WASHINGTON, July 5 (Reuters) – The hackers suspected to be behind a mass ransomware assault that affected a whole lot of firms worldwide late on Sunday demanded $70 million to revive the info, in accordance with a posting on a darkish website online.
The demand was posted on a web site sometimes utilized by the REvil cybercrime gang, a Russia-linked group that’s counted among the many cybercriminal world’s most prolific extortionists.
The gang has an affiliate construction, sometimes making it troublesome to find out who speaks on the hackers’ behalf, however Allan Liska of cybersecurity agency Recorded Future mentioned the message “virtually definitely” got here from REvil’s core management.
The group has not responded to an try by Reuters to succeed in it for remark.
REvil’s ransomware assault, which the group executed on Friday, was among the many most dramatic in a collection of more and more attention-grabbing hacks.
The gang broke into Kaseya, a Miami-based info know-how agency, and used their entry to breach a few of its shoppers’ shoppers, setting off a sequence response that shortly paralyzed the computer systems of a whole lot of corporations worldwide.
Cybersecurity consultants swiftly blamed REvil for the assault.
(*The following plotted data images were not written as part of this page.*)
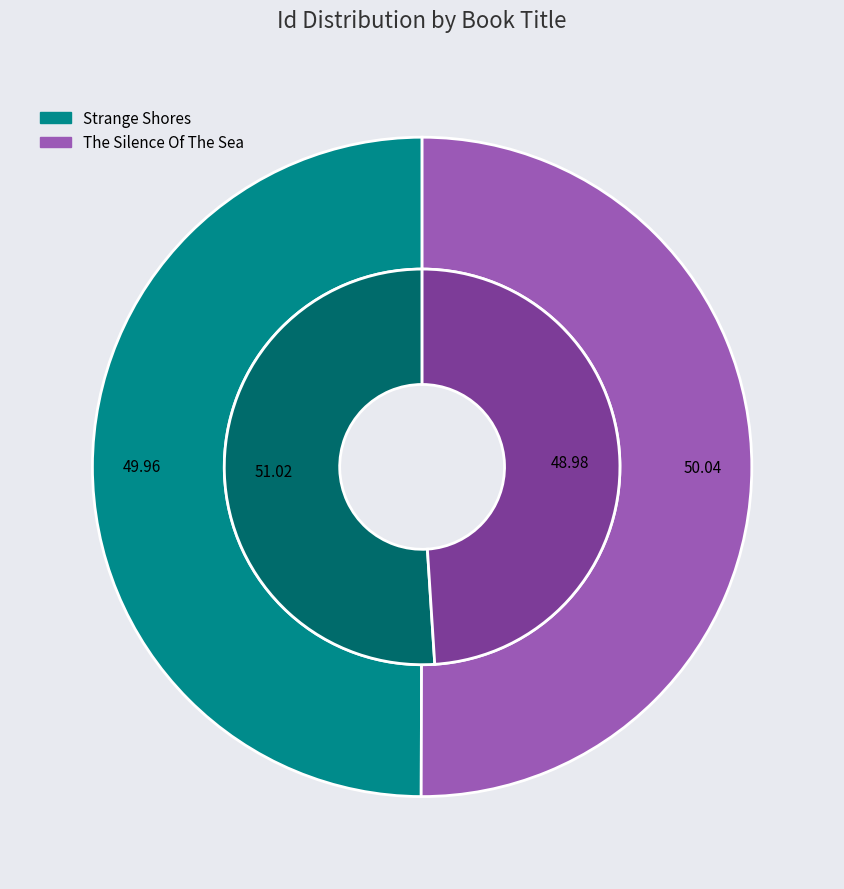

What is the smallest slice in the pie chart?

Strange Shores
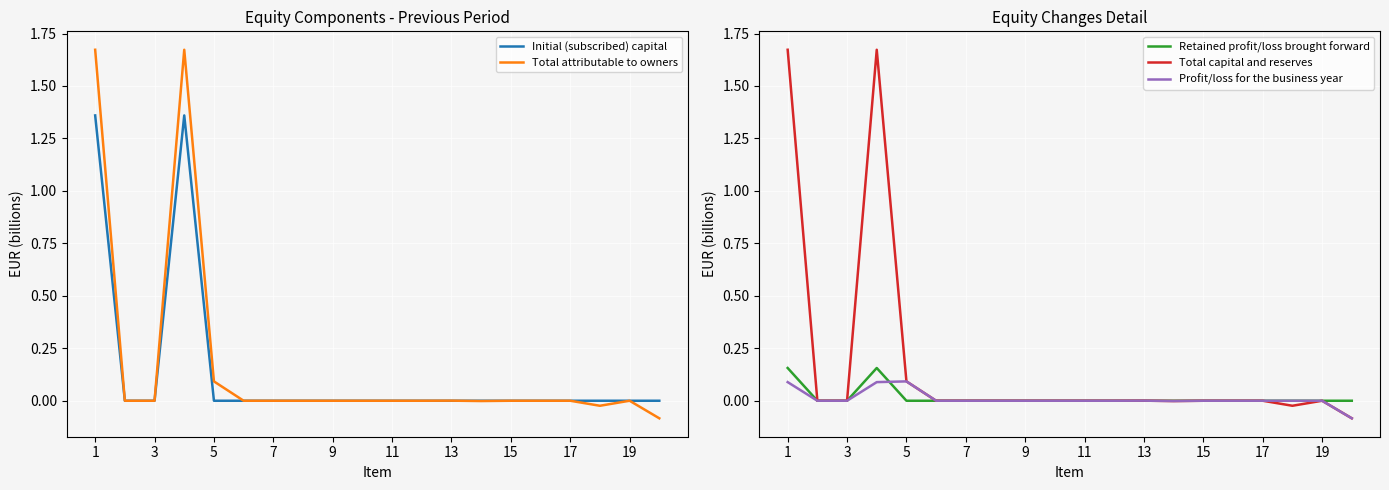

Is this an area chart (filled region under the line)?

No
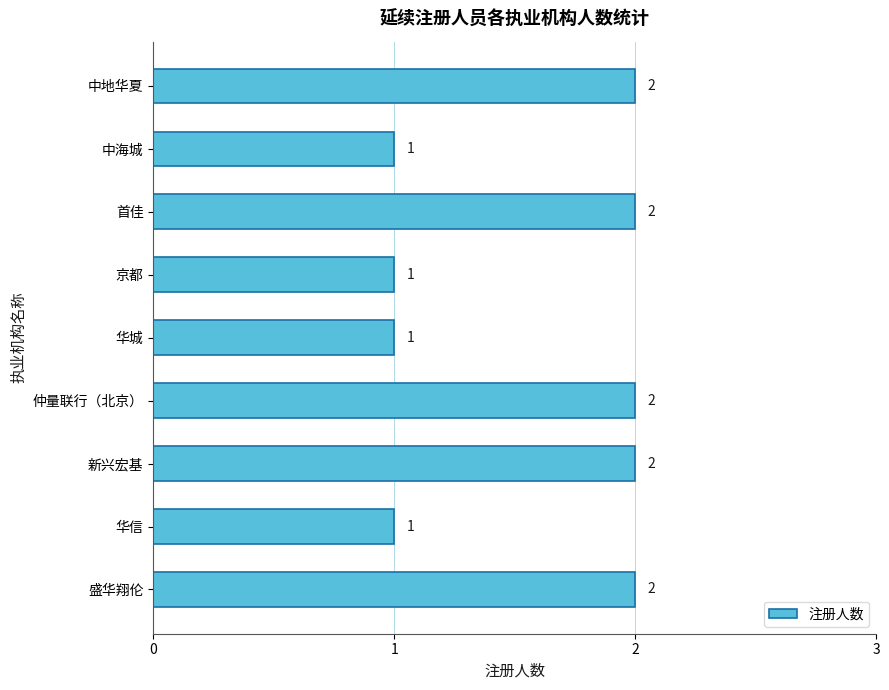

What is the label of the 4th bar from the bottom?

仲量联行（北京）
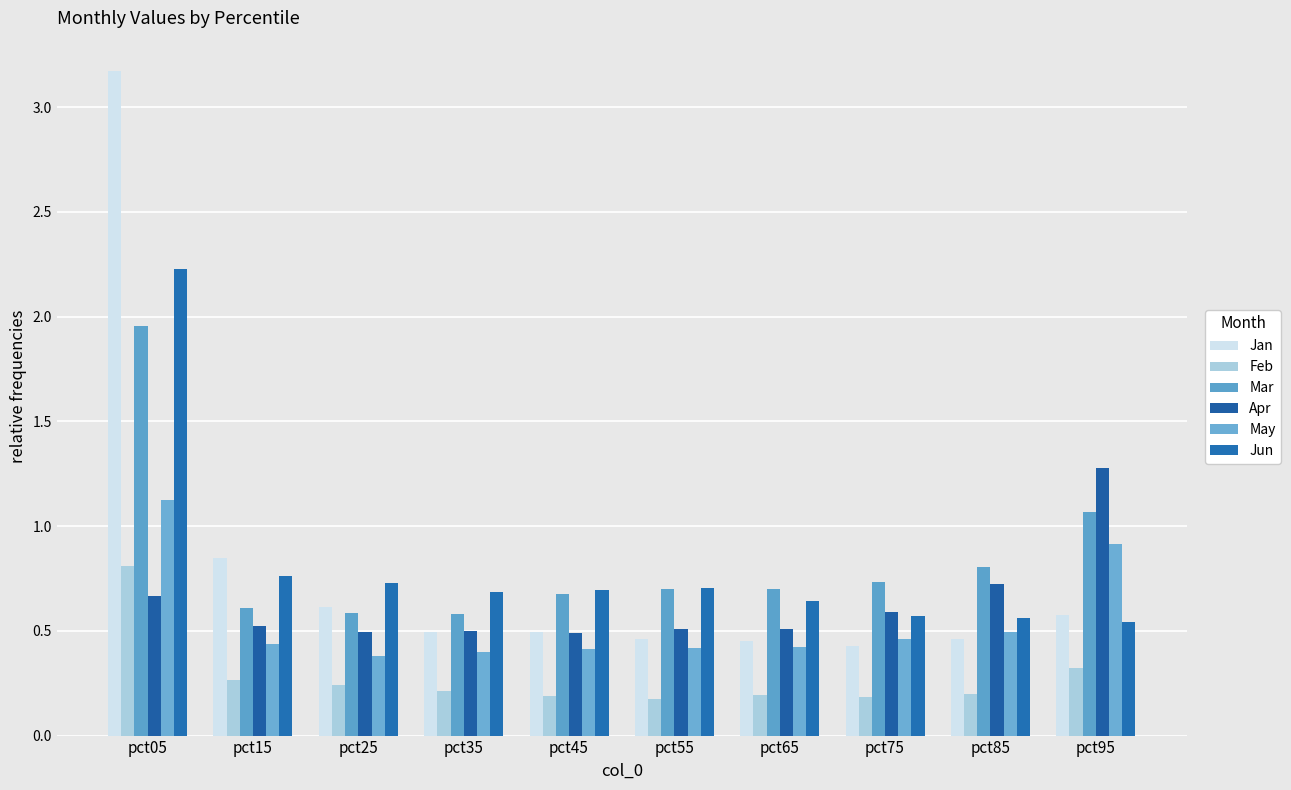

What is the difference between the maximum and minimum values in the Feb series?

0.6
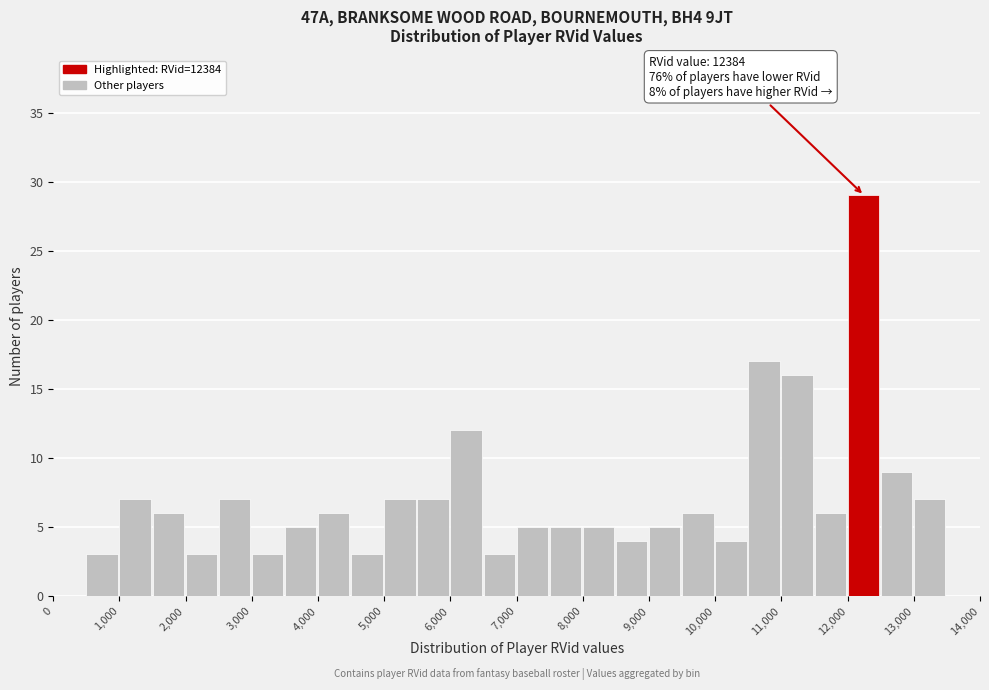

Which range on the x-axis has the tallest bar?

12000 to 12500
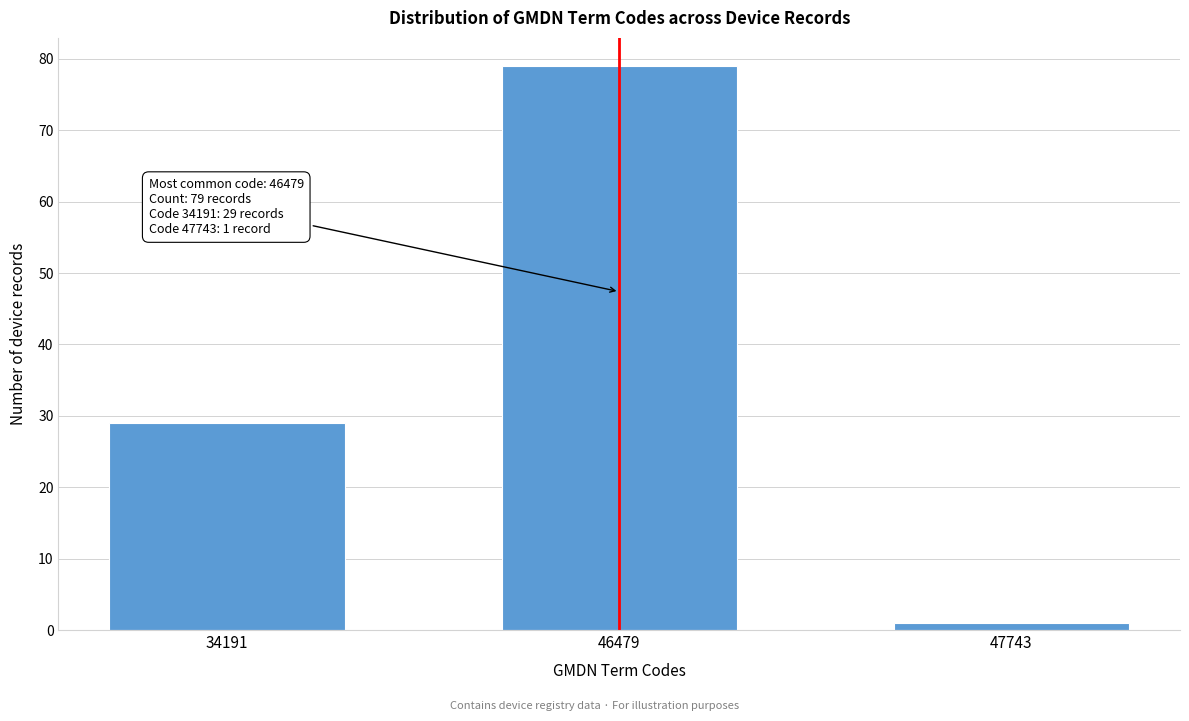

Reading left to right, transcribe all the data shown in this chart.

29	79	1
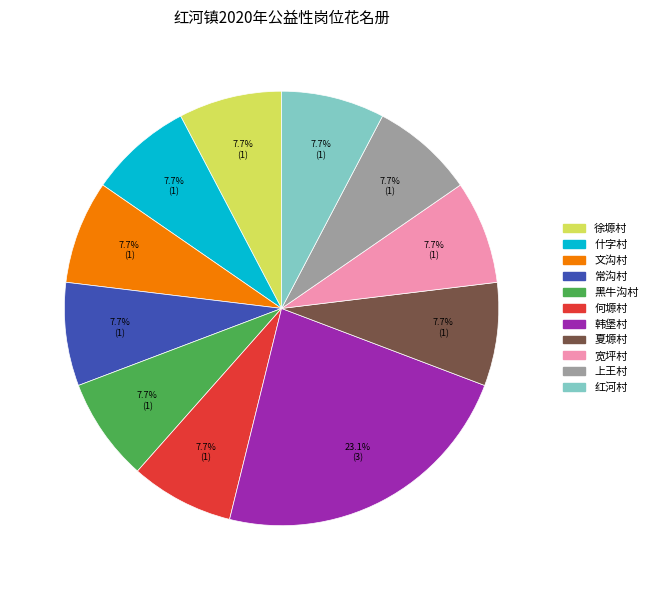

What is the largest slice in the pie chart?

韩堡村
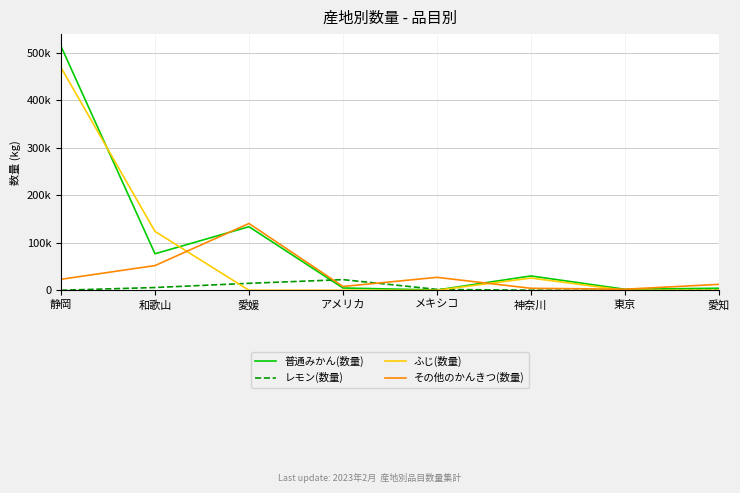

Which series has the largest range (max minus min)?

普通みかん(数量)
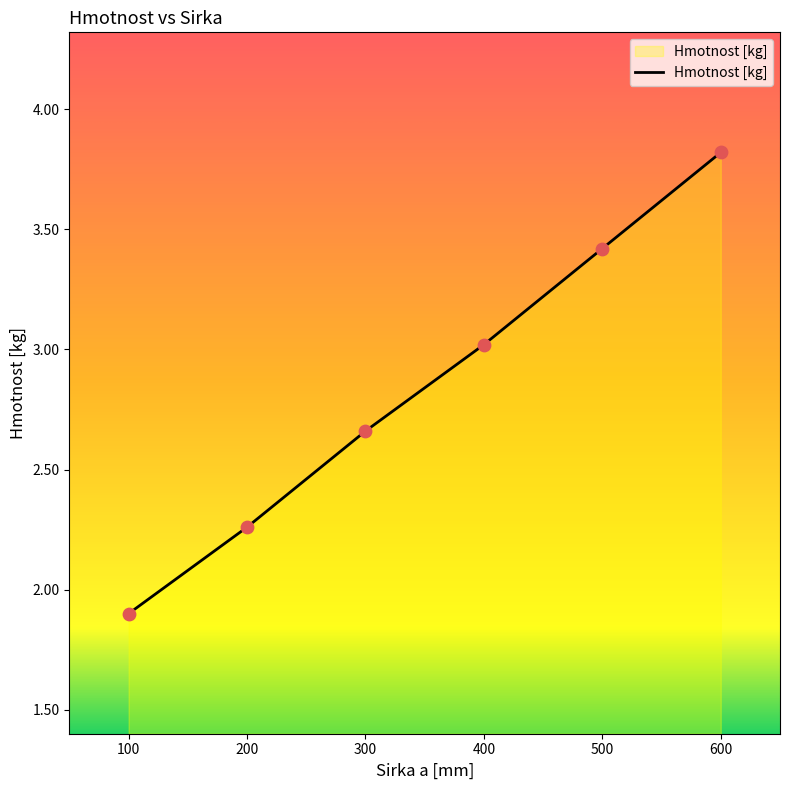

Approximately how many times larger is the value at 300 compared to 200?

1.2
Sunday’s assertion was the group’s first public acknowledgement that it was behind it.
An govt at Kaseya mentioned the corporate was conscious of the ransom demand however didn’t instantly return additional messages searching for remark.
Liska mentioned he believed the hackers had bitten off greater than they might chew.
“For all of their huge discuss on their weblog, I feel this bought manner out of hand and is rather a lot larger than they anticipated,” he mentioned.
Reporting by Raphael Satter; Enhancing by Kim Coghill, Robert Birsel
Our Requirements: The Thomson Reuters Trust Principles.